SELECTED EXTRACT
========================================================================

- Movie poster
- Directed by: Paul Rachman
- Written by: Steven Blush
- Produced by: Steven Blush; Paul Rachman;
- Starring: Bad Brains; Black Flag; Circle Jerks; D.O.A.; Minor Threat;
- Cinematography: Paul Rachman
- Edited by: Paul Rachman
- Distributed by: Sony Pictures Classics
- Release date: September 22, 2006;
- Running time: 100 minutes
- Language: English

= American Hardcore (film) =

2006 documentary film by Paul Rachman

American Hardcore: The History of American Punk Rock 1980–1986 is a 2006 documentary film directed and produced by Paul Rachman and written by Steven Blush.
It is based on the 2001 book American Hardcore: A Tribal History also written by Blush. It had its world premiere at the 2006 Sundance Film Festival and was released on September 22, 2006 on a limited basis by Sony Pictures Classics. The film features some early pioneers of the hardcore punk music scene including Bad Brains, Black Flag, D.O.A., Minor Threat, Minutemen, SSD, and others. It was released on DVD by Sony Pictures Home Entertainment on February 20, 2007.

==Synopsis==
The film addresses the birth and evolution of hardcore punk rock from 1978 to 1986 (although the packaging says 1980-1986). The documentary boasts extensive underground footage shot during the height of the hardcore movement. It features exclusive interviews with early hardcore punk music artists from bands such as Black Flag, Minor Threat, Bad Brains, and many more.

==Production==
The film was shot and edited over five years with many clips of 80s hardcore bands being sent in by the bands themselves. Some of the footage was shot by director Paul Rachman in the 80s.

========================================================================

DATA FOR ANALYSIS
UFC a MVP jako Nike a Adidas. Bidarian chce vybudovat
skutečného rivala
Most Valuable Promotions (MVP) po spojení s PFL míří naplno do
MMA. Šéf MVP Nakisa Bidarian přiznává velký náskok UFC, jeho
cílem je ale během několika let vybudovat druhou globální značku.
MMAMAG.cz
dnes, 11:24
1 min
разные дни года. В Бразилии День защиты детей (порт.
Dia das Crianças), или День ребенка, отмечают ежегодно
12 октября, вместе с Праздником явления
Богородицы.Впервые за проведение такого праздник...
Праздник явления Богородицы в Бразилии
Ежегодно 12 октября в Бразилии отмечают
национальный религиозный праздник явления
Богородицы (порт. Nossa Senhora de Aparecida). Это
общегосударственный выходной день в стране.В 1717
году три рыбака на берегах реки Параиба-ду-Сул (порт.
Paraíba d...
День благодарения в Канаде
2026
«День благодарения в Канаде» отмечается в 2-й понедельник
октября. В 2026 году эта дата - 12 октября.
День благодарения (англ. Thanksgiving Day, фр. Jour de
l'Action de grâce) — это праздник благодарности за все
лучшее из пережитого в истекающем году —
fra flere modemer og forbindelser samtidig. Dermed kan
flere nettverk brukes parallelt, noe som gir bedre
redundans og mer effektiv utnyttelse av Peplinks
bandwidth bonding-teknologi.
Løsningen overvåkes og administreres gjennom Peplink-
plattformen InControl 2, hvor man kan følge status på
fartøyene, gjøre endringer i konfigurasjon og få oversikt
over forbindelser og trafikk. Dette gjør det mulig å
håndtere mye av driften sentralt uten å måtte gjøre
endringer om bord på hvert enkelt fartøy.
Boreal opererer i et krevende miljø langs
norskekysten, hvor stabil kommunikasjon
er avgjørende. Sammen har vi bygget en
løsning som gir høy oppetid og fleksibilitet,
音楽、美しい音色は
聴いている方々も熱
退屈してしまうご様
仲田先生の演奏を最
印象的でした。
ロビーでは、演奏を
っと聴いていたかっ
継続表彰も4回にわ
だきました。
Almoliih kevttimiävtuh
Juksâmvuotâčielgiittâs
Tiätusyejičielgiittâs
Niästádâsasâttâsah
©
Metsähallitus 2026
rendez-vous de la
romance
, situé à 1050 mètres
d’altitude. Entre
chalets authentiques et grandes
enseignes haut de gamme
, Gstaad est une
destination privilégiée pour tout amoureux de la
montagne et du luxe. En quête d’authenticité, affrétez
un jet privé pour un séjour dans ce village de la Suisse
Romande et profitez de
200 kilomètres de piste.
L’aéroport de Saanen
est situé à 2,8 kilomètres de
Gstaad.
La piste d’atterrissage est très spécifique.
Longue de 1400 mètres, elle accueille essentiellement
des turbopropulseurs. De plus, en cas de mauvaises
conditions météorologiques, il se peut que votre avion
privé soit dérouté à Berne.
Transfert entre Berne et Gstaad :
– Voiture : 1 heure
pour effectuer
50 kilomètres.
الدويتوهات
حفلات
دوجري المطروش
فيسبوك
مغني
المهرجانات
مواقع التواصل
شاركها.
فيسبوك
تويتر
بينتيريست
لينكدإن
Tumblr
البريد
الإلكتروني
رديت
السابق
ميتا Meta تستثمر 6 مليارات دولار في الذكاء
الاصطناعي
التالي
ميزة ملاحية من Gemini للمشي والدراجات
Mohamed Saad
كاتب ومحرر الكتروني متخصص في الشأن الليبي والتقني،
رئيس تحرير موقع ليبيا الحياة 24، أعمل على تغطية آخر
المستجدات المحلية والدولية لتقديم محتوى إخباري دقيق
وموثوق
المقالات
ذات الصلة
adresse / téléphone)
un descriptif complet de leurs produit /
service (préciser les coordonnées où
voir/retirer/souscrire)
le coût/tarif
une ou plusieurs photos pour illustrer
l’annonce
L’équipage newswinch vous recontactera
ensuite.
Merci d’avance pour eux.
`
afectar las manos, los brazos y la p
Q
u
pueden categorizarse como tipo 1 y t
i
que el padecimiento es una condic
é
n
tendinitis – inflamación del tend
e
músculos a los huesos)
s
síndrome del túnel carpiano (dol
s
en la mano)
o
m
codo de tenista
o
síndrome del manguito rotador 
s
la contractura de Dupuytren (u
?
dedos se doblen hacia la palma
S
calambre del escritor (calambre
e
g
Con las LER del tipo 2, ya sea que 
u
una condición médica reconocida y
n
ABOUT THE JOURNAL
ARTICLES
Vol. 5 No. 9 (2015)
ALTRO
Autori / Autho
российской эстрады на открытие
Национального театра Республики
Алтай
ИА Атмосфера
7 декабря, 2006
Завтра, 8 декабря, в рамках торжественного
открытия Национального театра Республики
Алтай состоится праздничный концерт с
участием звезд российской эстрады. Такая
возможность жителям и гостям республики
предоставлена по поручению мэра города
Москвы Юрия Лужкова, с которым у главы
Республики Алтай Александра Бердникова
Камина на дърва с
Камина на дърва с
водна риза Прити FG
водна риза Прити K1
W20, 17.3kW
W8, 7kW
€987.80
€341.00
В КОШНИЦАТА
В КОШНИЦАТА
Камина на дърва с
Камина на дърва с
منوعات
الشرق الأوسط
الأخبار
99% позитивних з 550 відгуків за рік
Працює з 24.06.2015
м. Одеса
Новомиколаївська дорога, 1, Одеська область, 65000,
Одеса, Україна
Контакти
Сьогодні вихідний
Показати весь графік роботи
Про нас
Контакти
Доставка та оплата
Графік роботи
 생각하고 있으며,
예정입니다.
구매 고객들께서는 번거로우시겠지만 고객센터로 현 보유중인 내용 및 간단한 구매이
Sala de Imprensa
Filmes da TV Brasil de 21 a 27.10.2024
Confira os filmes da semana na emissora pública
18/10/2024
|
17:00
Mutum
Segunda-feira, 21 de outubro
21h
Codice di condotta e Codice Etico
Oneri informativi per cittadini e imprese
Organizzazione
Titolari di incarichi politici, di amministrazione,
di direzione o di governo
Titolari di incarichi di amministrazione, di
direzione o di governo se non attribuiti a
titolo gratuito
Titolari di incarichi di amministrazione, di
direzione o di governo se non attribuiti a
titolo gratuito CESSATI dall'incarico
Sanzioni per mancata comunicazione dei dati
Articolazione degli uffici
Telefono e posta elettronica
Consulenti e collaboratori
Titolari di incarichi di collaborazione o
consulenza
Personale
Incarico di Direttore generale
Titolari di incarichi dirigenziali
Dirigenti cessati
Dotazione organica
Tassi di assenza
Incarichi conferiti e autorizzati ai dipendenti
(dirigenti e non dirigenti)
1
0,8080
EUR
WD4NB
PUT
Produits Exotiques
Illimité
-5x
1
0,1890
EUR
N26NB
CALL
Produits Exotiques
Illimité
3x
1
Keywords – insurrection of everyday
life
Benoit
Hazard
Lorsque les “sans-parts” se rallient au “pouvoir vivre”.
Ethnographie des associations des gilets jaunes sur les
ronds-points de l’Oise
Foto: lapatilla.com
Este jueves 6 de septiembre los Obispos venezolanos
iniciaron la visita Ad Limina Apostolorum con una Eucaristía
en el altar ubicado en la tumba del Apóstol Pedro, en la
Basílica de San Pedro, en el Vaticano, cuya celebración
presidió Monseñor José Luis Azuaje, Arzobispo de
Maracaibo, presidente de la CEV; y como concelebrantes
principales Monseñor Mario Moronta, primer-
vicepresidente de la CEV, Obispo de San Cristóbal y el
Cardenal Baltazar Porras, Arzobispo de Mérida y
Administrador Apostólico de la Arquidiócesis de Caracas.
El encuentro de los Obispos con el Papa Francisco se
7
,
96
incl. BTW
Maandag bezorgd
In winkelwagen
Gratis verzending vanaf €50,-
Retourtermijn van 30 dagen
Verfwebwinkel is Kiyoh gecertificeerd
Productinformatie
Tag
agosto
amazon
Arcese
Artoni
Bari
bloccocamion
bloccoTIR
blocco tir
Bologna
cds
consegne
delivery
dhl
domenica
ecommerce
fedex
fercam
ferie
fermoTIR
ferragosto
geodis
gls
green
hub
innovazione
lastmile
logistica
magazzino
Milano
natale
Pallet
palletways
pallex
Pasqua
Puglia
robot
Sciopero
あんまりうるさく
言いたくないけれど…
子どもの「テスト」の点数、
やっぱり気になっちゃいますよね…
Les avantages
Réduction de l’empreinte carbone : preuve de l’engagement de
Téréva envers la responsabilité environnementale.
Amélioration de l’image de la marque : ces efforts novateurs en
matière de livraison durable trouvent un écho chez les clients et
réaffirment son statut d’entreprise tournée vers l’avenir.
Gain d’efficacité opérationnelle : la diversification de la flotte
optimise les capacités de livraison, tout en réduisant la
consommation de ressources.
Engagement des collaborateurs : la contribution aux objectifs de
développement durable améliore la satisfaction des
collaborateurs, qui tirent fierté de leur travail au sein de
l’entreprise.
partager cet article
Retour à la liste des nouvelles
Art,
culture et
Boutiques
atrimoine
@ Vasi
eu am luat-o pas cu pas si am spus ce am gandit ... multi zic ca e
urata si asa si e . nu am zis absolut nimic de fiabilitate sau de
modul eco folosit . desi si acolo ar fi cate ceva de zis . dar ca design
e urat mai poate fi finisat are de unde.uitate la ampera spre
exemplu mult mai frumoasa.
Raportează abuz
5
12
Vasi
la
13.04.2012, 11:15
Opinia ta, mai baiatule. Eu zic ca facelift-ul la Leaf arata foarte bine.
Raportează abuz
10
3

========================================================================

TASKS TO COMPLETE
a) Condense the paragraph of the American Hardcore article that begins "The film addresses the birth" into a short bulleted list, keeping its main facts.
b) Carry on the article about the film American Hardcore from the point where it stops.
The data has no connection to the article on the film American Hardcore.

RESPONSES BY ITEM NUMBER
a)
- Covers the birth and evolution of hardcore punk rock from 1978 to 1986, although the packaging says 1980–1986.
- Offers extensive underground footage shot during the height of the hardcore movement.
- Includes exclusive interviews with early hardcore punk artists from bands such as Black Flag, Minor Threat and Bad Brains.

b)
Many of the interviews were actually done in both Paul Rachman's and Steven Blush's apartments in different areas to make it seem like they were done in different locations.

The film also features the photography of Edward Colver notably and principally, and his shot of Danny Spira from Wasted Youth covered in blood was used for the book cover.

==Reception==
 Metacritic, which uses a weighted average, assigned the a score of 69 out of 100, based on 21 critics, indicating "generally favorable" reviews.

==Soundtrack==

Professional ratings
Review scores
| Source | Rating |
| Allmusic | Star Half star |

===Track listing===
1. Nervous Breakdown – Black Flag
2. Out of Vogue – Middle Class
3. Pay To Cum – Bad Brains
4. Fucked Up Ronnie – D.O.A.
5. Red Tape – Circle Jerks
6. Filler – Minor Threat
7. I Remember – MDC
8. Nic Fit – Untouchables
9. Kill a Commie – Gang Green
10. Boston Not L.A. – The Freeze
11. Straight Jacket – Jerry's Kids
12. Boiling Point – SSD
13. Who Are You/Time To Die – Void
14. Came Without Warning – Scream
15. Enemy for Life – YDI
16. Runnin' Around – D.R.I.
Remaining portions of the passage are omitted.